> YOUR ASSIGNMENT
Show, from the entries below, every line in which "rect" appears.

> AVAILABLE RECORDS

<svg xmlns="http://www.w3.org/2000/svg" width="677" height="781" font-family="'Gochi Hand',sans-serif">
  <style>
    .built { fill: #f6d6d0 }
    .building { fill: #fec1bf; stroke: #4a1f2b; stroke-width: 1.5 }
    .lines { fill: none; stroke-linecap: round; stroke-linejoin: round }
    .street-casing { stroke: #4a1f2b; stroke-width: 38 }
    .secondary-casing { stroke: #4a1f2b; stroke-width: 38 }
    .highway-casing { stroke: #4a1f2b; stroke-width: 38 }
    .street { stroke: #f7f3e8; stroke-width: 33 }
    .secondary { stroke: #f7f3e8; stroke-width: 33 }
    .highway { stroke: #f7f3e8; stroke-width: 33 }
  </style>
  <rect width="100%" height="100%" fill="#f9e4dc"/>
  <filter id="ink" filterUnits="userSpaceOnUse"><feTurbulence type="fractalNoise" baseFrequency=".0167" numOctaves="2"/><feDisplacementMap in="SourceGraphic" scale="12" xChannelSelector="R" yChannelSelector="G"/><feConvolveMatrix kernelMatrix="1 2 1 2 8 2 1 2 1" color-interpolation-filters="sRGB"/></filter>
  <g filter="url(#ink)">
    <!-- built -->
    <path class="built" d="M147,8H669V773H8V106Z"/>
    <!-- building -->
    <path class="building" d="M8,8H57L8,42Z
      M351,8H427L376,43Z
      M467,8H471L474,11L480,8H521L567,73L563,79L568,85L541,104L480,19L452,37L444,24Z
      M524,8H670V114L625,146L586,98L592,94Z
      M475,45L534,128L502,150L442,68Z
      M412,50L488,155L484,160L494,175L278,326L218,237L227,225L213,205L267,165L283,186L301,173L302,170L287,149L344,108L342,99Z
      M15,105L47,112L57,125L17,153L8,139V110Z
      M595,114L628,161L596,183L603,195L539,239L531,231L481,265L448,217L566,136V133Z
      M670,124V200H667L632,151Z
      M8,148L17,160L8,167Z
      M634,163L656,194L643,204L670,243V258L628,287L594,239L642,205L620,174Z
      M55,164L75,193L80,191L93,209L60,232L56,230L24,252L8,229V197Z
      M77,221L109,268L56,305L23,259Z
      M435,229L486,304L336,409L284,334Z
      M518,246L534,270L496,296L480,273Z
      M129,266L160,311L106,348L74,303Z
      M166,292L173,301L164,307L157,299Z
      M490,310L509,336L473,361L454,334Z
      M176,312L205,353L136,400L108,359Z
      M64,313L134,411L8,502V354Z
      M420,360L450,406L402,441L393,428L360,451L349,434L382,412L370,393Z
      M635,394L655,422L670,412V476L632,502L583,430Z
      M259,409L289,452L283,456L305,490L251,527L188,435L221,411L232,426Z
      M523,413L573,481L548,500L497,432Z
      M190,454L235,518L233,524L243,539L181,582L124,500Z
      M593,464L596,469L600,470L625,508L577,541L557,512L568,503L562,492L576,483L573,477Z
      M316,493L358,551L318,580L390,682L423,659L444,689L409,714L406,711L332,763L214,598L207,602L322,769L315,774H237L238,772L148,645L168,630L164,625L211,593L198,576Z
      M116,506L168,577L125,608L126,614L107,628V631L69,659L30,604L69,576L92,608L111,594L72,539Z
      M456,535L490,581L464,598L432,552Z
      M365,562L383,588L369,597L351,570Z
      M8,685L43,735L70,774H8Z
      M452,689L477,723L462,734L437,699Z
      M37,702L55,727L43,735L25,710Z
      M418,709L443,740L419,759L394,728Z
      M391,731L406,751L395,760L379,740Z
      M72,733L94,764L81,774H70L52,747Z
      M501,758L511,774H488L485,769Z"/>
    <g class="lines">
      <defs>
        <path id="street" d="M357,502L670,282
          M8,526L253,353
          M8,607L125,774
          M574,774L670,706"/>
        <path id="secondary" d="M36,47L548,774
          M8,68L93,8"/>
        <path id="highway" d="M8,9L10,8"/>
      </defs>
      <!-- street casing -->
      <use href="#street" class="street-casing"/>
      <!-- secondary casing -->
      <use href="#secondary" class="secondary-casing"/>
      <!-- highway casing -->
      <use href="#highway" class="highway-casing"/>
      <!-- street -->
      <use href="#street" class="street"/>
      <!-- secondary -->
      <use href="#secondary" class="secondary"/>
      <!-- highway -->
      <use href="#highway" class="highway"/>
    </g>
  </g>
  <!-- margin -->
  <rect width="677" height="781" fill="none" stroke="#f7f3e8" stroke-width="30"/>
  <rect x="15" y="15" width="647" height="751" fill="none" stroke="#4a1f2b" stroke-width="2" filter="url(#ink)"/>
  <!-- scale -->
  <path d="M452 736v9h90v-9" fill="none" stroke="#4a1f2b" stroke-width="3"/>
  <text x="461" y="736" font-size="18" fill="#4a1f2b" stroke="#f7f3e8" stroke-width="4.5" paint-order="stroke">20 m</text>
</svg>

> TASK OUTPUT
  <rect width="100%" height="100%" fill="#f9e4dc"/>
  <rect width="677" height="781" fill="none" stroke="#f7f3e8" stroke-width="30"/>
  <rect x="15" y="15" width="647" height="751" fill="none" stroke="#4a1f2b" stroke-width="2" filter="url(#ink)"/>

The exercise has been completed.